Crítica | ‘A Guerra de Anna’ mostra as consequências da guerra através do olhar da inocência

Como ser diferente e inovador quando sua premissa já foi explorada à exaustão em diversas outras obras que tratam sobre mesmo assunto? Bem, a solução que o roteiro de ‘A Guerra de Anna’ (Voyna Anny), produção russa, encontra é divergir o seu foco e se estabelecer como um filme de guerra sem guerra, cujo objetivo é mostrar as consequências do confronto na vida de uma menina judia de 6 anos, que tem sua vida completamente devastada e precisar sobreviver escondida em uma chaminé abandonada, localizada no escritório de um comandante nazista. Dessa proposta, a trama se desenvolve lentamente e se transforma em uma espécie de diário macabro da degradação da personagem, que começa a passar fome e frio, mas que precisa se manter escondida para viver – ou apenas sobreviver.

Aliás, esse debate sobre sobrevivência é outro elemento que o roteiro aproveita pouco, ainda que sua base seja sobre a rotina da menina escondida, é mais visível a intensão de causar desconforto, com as inúmeras cenas de agonia dela, do que se aprofundar no debate sobre sua vida já ter, de fato, acabado no dia que sua família morreu. Deixando esse interessante drama de lado, a construção da narrativa é rasa e superficial, que acaba sendo tediosa, especialmente pelas longas sequências da personagem apenas caminhando e se mantendo escondida. Se pegarmos outro filme com uma proposta similar, ‘JoJo Rabbit’, é fácil perceber como essa trama desperdiça seu precioso tempo presa em apenas um ambiente, com apenas um personagem e sem mostrar os efeitos ao seu redor. Não há nuances, não há ritmo e o cortes com “fading to black” acabam deixando a narrativa ainda mais lenta. Ainda que essa proposta simplista seja para fazer o espectador sentir na pele o isolamento e a rotina triste da menina, a mensagem acaba se dissipando no meio da monotonia.
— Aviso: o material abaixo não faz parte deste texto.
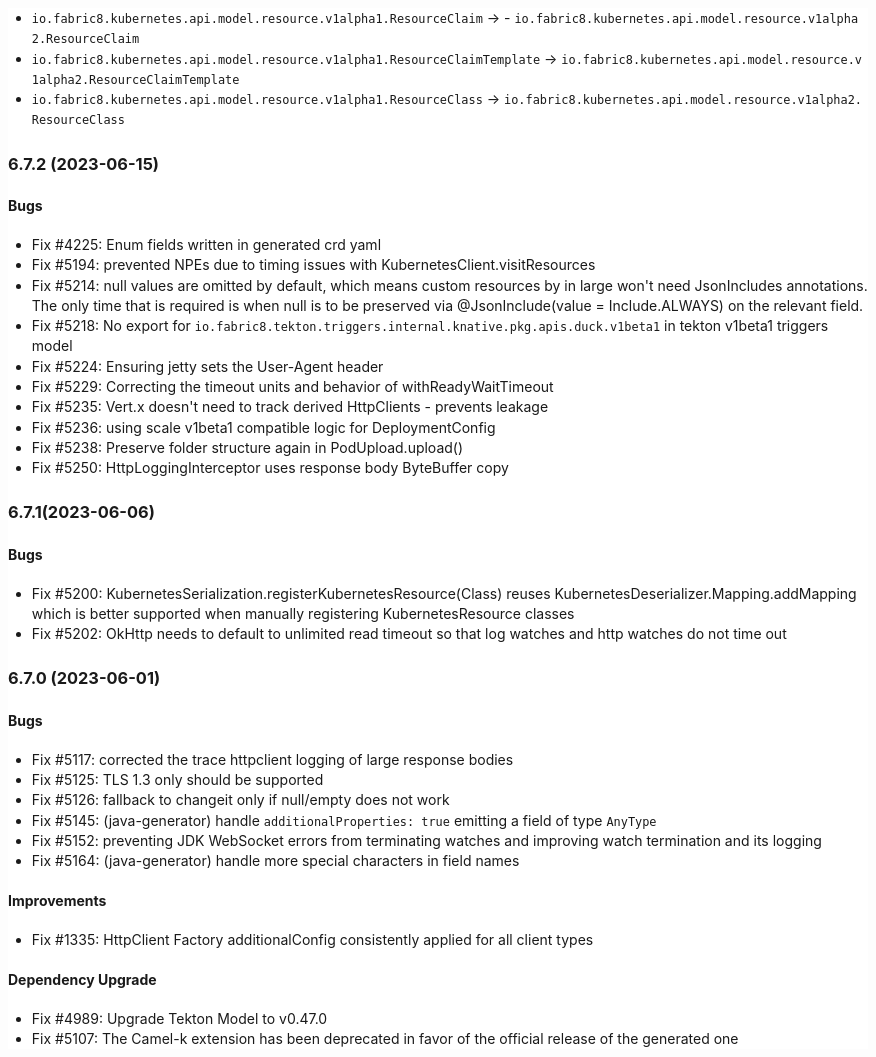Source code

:   - `io.fabric8.kubernetes.api.model.resource.v1alpha1.ResourceClaim` -> - `io.fabric8.kubernetes.api.model.resource.v1alpha2.ResourceClaim`
  - `io.fabric8.kubernetes.api.model.resource.v1alpha1.ResourceClaimTemplate` -> `io.fabric8.kubernetes.api.model.resource.v1alpha2.ResourceClaimTemplate`
  - `io.fabric8.kubernetes.api.model.resource.v1alpha1.ResourceClass` -> `io.fabric8.kubernetes.api.model.resource.v1alpha2.ResourceClass`

### 6.7.2 (2023-06-15)

#### Bugs
* Fix #4225: Enum fields written in generated crd yaml
* Fix #5194: prevented NPEs due to timing issues with KubernetesClient.visitResources
* Fix #5214: null values are omitted by default, which means custom resources by in large won't need JsonIncludes annotations.  The only time that is required is when null is to be preserved via @JsonInclude(value = Include.ALWAYS) on the relevant field.
* Fix #5218: No export for `io.fabric8.tekton.triggers.internal.knative.pkg.apis.duck.v1beta1` in tekton v1beta1 triggers model
* Fix #5224: Ensuring jetty sets the User-Agent header
* Fix #5229: Correcting the timeout units and behavior of withReadyWaitTimeout
* Fix #5235: Vert.x doesn't need to track derived HttpClients - prevents leakage
* Fix #5236: using scale v1beta1 compatible logic for DeploymentConfig
* Fix #5238: Preserve folder structure again in PodUpload.upload()
* Fix #5250: HttpLoggingInterceptor uses response body ByteBuffer copy

### 6.7.1(2023-06-06)

#### Bugs
* Fix #5200: KubernetesSerialization.registerKubernetesResource(Class) reuses KubernetesDeserializer.Mapping.addMapping which is better supported when manually registering KubernetesResource classes
* Fix #5202: OkHttp needs to default to unlimited read timeout so that log watches and http watches do not time out

### 6.7.0 (2023-06-01)

#### Bugs
* Fix #5117: corrected the trace httpclient logging of large response bodies
* Fix #5125: TLS 1.3 only should be supported
* Fix #5126: fallback to changeit only if null/empty does not work
* Fix #5145: (java-generator) handle `additionalProperties: true` emitting a field of type `AnyType`
* Fix #5152: preventing JDK WebSocket errors from terminating watches and improving watch termination and its logging
* Fix #5164: (java-generator) handle more special characters in field names

#### Improvements
* Fix #1335: HttpClient Factory additionalConfig consistently applied for all client types

#### Dependency Upgrade
* Fix #4989: Upgrade Tekton Model to v0.47.0
* Fix #5107: The Camel-k extension has been deprecated in favor of the official release of the generated one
O diretor Aleksey Fedorchenko sabe aproveitar momentos de silencio e se torna visível sua intensão de imergir o espectador na atmosfera do filme, porém, acaba se excedendo na duração de algumas tomadas, como a própria sequência inicial, que mostra a menina coberta de terra. A proposta é boa e conversa com a empatia que o público terá pela jovem mais pra frente, no entanto, são mais de cinco minutos em que vemos apenas o chão, pedaços de tecidos e nada mais, algo que poderia ter sido feito em menos tempo. Curiosamente, o filme tem uma duração curta (de apenas 74 minutos), mas a dilatação de tempo que permeia pelo filme inteiro definitivamente tira sua intensidade dramática. Nada se desenvolve, nada sai do lugar, poucos elementos são inseridos para mostrar a sensação de perigo que ela vive e, quando a trama decide coloca-la no meio de nazistas, a cena é completamente surtada e estranha, que mais parece ser um sonho lúcido do que a realidade nua e crua da guerra.

Como a proposta é focar em apenas um núcleo, a jovem atriz Marta Kozlova é absolutamente perfeita em sua performance. Seus olhares frios e sua gradual transformação em alguém que só existe para sobreviver, convencem e provocam uma enorme sensação de pena e angústia pela sua situação. É uma personagem que não tem interação com elenco e, dessa forma, precisa ter bastante presença corporal, algo que a atriz tem, sem dúvida. A parte técnica, como a direção de fotografia escura e a ausência de trilha sonora são condizentes com a proposta monótona e triste, ainda que algumas cenas peçam mais detalhes técnicos que outras e que o uso de uma trilha marcante sem dúvida teria ajudado na imersão que a direção tanto busca alcançar.

Dessa forma, ‘A Guerra de Anna’ mostra os efeitos da guerra através dos olhos inocentes de uma criança e a observa enquanto definha de fome, através de uma narrativa monótona e melancólica. A proposta é boa, porém, a direção se excede e exagera na dilatação do tempo. E o roteiro, por sua vez, desperdiça a oportunidade de explorar outros aspectos da guerra ao redor da jovem e até mesmo dar uma visão de fantasia para que ela possa escapar da realidade cruel, já que se preocupa muito mais em provocar o espectador com cenas pesadas do que desenvolver emoção. Ainda assim, sua mensagem anti-nazista é clara e poderosa, assim como a performance intensa da pequena Marta Kozlova.